Gash nodded to him, and Snape nodded back.
“Thank you for squiring me over here, Lucius,” Roland said as Malfoy put his hand on a chair, “but I would hate to take you away from your business with Caxley.
Malfoy’s hand froze.
“Tell them the toast will begin in, oh, ten minutes or so,” Gash said conclusively.
After proffering them an oily little bow, Malfoy retreated to the front of the pub.
Snape was very glad to see him go, and he motioned for Gash to join him.
“Get us something from the bar, won’t you, Dolores?” Gash said blandly as he sat. It was as if he had been ordering Ministry officials around his entire life.
The pinched look on Umbridge’s face as she rose to do the man’s bidding endeared Snape to Gash even more.
“Wh--What would you like?” she asked stiffly.
“A fine, tawny port,” he said, not looking at Umbridge at all. As she nodded and moved off, Snape thought (quite rightly, as it turned out) that Umbridge would not have known a fine, tawny port if it crawled up her odiferous genitalia.
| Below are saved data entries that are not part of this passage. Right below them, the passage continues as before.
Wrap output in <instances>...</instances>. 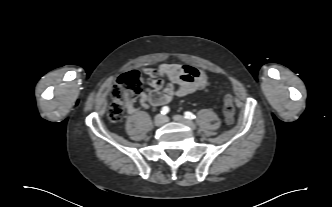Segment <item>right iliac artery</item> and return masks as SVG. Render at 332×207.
I'll return each mask as SVG.
<instances>
[{
  "mask_svg": "<svg viewBox=\"0 0 332 207\" xmlns=\"http://www.w3.org/2000/svg\"><path fill=\"white\" fill-rule=\"evenodd\" d=\"M169 112V107H167V106H164L162 109H161V113L162 114H167Z\"/></svg>",
  "mask_w": 332,
  "mask_h": 207,
  "instance_id": "right-iliac-artery-1",
  "label": "right iliac artery"
}]
</instances>
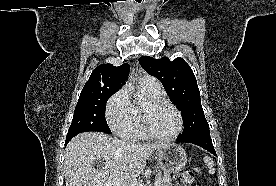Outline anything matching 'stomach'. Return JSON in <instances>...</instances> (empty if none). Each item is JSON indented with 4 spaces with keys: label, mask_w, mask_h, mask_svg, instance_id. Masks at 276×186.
<instances>
[{
    "label": "stomach",
    "mask_w": 276,
    "mask_h": 186,
    "mask_svg": "<svg viewBox=\"0 0 276 186\" xmlns=\"http://www.w3.org/2000/svg\"><path fill=\"white\" fill-rule=\"evenodd\" d=\"M158 165L164 171L177 173L187 164L185 150L178 144L169 143L164 148L156 152Z\"/></svg>",
    "instance_id": "1"
}]
</instances>
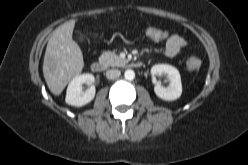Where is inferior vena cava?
I'll return each instance as SVG.
<instances>
[{"instance_id": "obj_1", "label": "inferior vena cava", "mask_w": 248, "mask_h": 165, "mask_svg": "<svg viewBox=\"0 0 248 165\" xmlns=\"http://www.w3.org/2000/svg\"><path fill=\"white\" fill-rule=\"evenodd\" d=\"M121 75L120 70L118 69H110L106 72L107 79H116Z\"/></svg>"}]
</instances>
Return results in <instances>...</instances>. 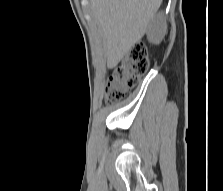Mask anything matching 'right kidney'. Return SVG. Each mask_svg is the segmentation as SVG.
Wrapping results in <instances>:
<instances>
[{"label":"right kidney","instance_id":"ca27d5eb","mask_svg":"<svg viewBox=\"0 0 223 191\" xmlns=\"http://www.w3.org/2000/svg\"><path fill=\"white\" fill-rule=\"evenodd\" d=\"M166 28V22L163 18V14H157L148 28V39L154 44L159 43L166 33Z\"/></svg>","mask_w":223,"mask_h":191}]
</instances>
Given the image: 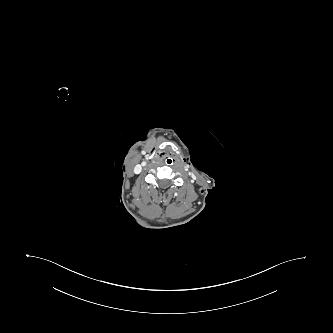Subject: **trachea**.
<instances>
[{
  "label": "trachea",
  "mask_w": 333,
  "mask_h": 333,
  "mask_svg": "<svg viewBox=\"0 0 333 333\" xmlns=\"http://www.w3.org/2000/svg\"><path fill=\"white\" fill-rule=\"evenodd\" d=\"M161 163H162L165 167H170V166L174 163V158H173L170 154H165V155L161 158Z\"/></svg>",
  "instance_id": "obj_1"
}]
</instances>
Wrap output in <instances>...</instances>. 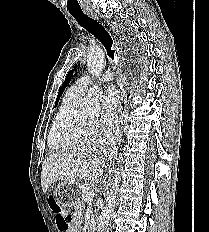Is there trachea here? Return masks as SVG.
<instances>
[{
  "mask_svg": "<svg viewBox=\"0 0 209 232\" xmlns=\"http://www.w3.org/2000/svg\"><path fill=\"white\" fill-rule=\"evenodd\" d=\"M70 14L76 19L80 26L85 28L102 43L107 50L108 56L114 59L115 50L111 49L113 40L107 30L97 21L87 16L82 10L70 12Z\"/></svg>",
  "mask_w": 209,
  "mask_h": 232,
  "instance_id": "3493384b",
  "label": "trachea"
}]
</instances>
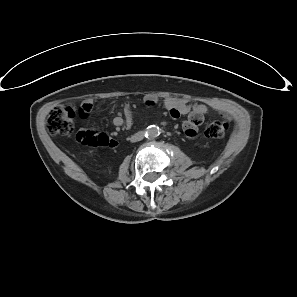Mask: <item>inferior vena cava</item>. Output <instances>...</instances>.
Returning <instances> with one entry per match:
<instances>
[{"instance_id":"602c4592","label":"inferior vena cava","mask_w":297,"mask_h":297,"mask_svg":"<svg viewBox=\"0 0 297 297\" xmlns=\"http://www.w3.org/2000/svg\"><path fill=\"white\" fill-rule=\"evenodd\" d=\"M144 136H145V133H144L143 131H141V132L137 133L135 137H136L138 140H141V139L144 138Z\"/></svg>"}]
</instances>
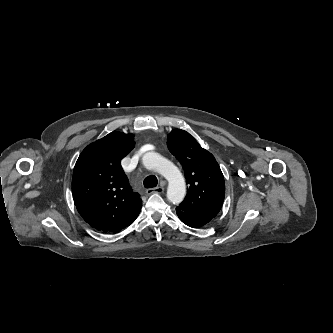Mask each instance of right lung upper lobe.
I'll return each instance as SVG.
<instances>
[{"instance_id": "obj_1", "label": "right lung upper lobe", "mask_w": 333, "mask_h": 333, "mask_svg": "<svg viewBox=\"0 0 333 333\" xmlns=\"http://www.w3.org/2000/svg\"><path fill=\"white\" fill-rule=\"evenodd\" d=\"M135 146L134 135L113 131L88 145L73 171L72 194L81 217L93 228L117 233L138 217L142 200L120 165Z\"/></svg>"}]
</instances>
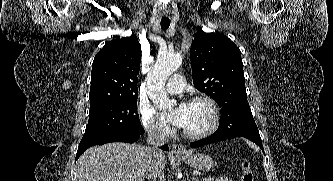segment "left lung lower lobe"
I'll return each mask as SVG.
<instances>
[{"instance_id": "1", "label": "left lung lower lobe", "mask_w": 333, "mask_h": 181, "mask_svg": "<svg viewBox=\"0 0 333 181\" xmlns=\"http://www.w3.org/2000/svg\"><path fill=\"white\" fill-rule=\"evenodd\" d=\"M234 125L235 124H234L233 120H229V119L220 120V125H219L217 131L213 135H211L205 139L193 142L190 144V146L193 148H198V147H201L206 144H210V143H214V142H218V141H222V140H226V139H232V138H236V137H245V138L253 141L254 143H256L261 149H263L261 139H254V138H251L248 136L231 134L230 131L232 130V128H234Z\"/></svg>"}]
</instances>
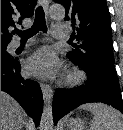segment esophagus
Instances as JSON below:
<instances>
[{
  "instance_id": "obj_1",
  "label": "esophagus",
  "mask_w": 123,
  "mask_h": 130,
  "mask_svg": "<svg viewBox=\"0 0 123 130\" xmlns=\"http://www.w3.org/2000/svg\"><path fill=\"white\" fill-rule=\"evenodd\" d=\"M39 2L43 6L46 16L48 17L49 0H39ZM40 87L45 101H50L53 95L51 86L41 82Z\"/></svg>"
}]
</instances>
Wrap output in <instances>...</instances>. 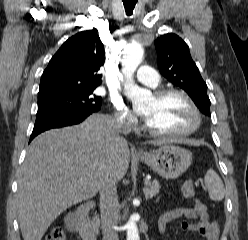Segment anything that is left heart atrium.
Segmentation results:
<instances>
[{
  "mask_svg": "<svg viewBox=\"0 0 248 240\" xmlns=\"http://www.w3.org/2000/svg\"><path fill=\"white\" fill-rule=\"evenodd\" d=\"M146 121L148 122V118L146 117Z\"/></svg>",
  "mask_w": 248,
  "mask_h": 240,
  "instance_id": "obj_1",
  "label": "left heart atrium"
}]
</instances>
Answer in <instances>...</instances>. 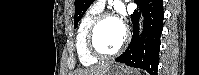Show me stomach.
Segmentation results:
<instances>
[{
	"label": "stomach",
	"mask_w": 199,
	"mask_h": 75,
	"mask_svg": "<svg viewBox=\"0 0 199 75\" xmlns=\"http://www.w3.org/2000/svg\"><path fill=\"white\" fill-rule=\"evenodd\" d=\"M105 75H140V73L132 72L121 64H112Z\"/></svg>",
	"instance_id": "obj_1"
}]
</instances>
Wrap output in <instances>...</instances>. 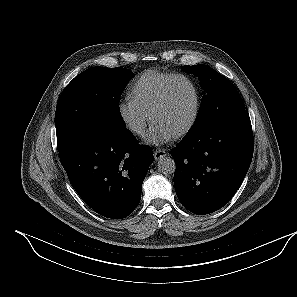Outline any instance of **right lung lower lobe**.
I'll return each mask as SVG.
<instances>
[{"label": "right lung lower lobe", "instance_id": "98d812e1", "mask_svg": "<svg viewBox=\"0 0 297 297\" xmlns=\"http://www.w3.org/2000/svg\"><path fill=\"white\" fill-rule=\"evenodd\" d=\"M153 152L126 128L87 130L63 152L60 161L82 200L98 214L127 217L138 206Z\"/></svg>", "mask_w": 297, "mask_h": 297}]
</instances>
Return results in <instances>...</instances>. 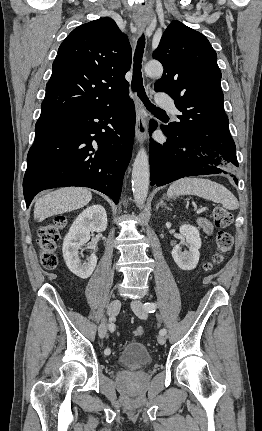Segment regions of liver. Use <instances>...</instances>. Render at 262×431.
Returning a JSON list of instances; mask_svg holds the SVG:
<instances>
[{
  "mask_svg": "<svg viewBox=\"0 0 262 431\" xmlns=\"http://www.w3.org/2000/svg\"><path fill=\"white\" fill-rule=\"evenodd\" d=\"M91 199L92 194L86 188L69 187L58 189L36 200L34 218L41 222L48 217L82 208Z\"/></svg>",
  "mask_w": 262,
  "mask_h": 431,
  "instance_id": "obj_1",
  "label": "liver"
}]
</instances>
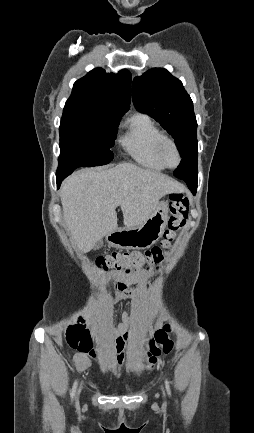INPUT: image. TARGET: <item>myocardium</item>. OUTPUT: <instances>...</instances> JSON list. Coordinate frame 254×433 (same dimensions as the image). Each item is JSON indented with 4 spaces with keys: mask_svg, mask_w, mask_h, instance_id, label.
I'll return each mask as SVG.
<instances>
[{
    "mask_svg": "<svg viewBox=\"0 0 254 433\" xmlns=\"http://www.w3.org/2000/svg\"><path fill=\"white\" fill-rule=\"evenodd\" d=\"M165 143H170L173 146V148L175 149V151H176V154H177V157H178V162H177V164L175 166H169L163 160V157H162V147L164 146ZM156 156L159 159V161L163 164V166L165 168H168V169L177 168L180 165L181 161H182L181 152H180V149H179L176 141L172 137L166 136V135H163L158 140V142L156 144Z\"/></svg>",
    "mask_w": 254,
    "mask_h": 433,
    "instance_id": "1",
    "label": "myocardium"
}]
</instances>
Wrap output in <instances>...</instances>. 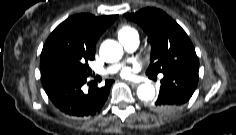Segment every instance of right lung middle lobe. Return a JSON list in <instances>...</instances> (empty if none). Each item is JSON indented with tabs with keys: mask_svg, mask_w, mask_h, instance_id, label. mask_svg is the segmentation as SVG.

“My Princilla speaks very highly of you, Professor,” Gash said, now that they were alone. “She takes the most meticulous notes. Writes down everything you say, not that I understand any of it of course. But you’re certainly quite a learned fellow.” Gash laughed, clapping Snape on the shoulder then.
“She is a fine student,” Snape said. This was a mostly correct statement, Jane’s class notwithstanding.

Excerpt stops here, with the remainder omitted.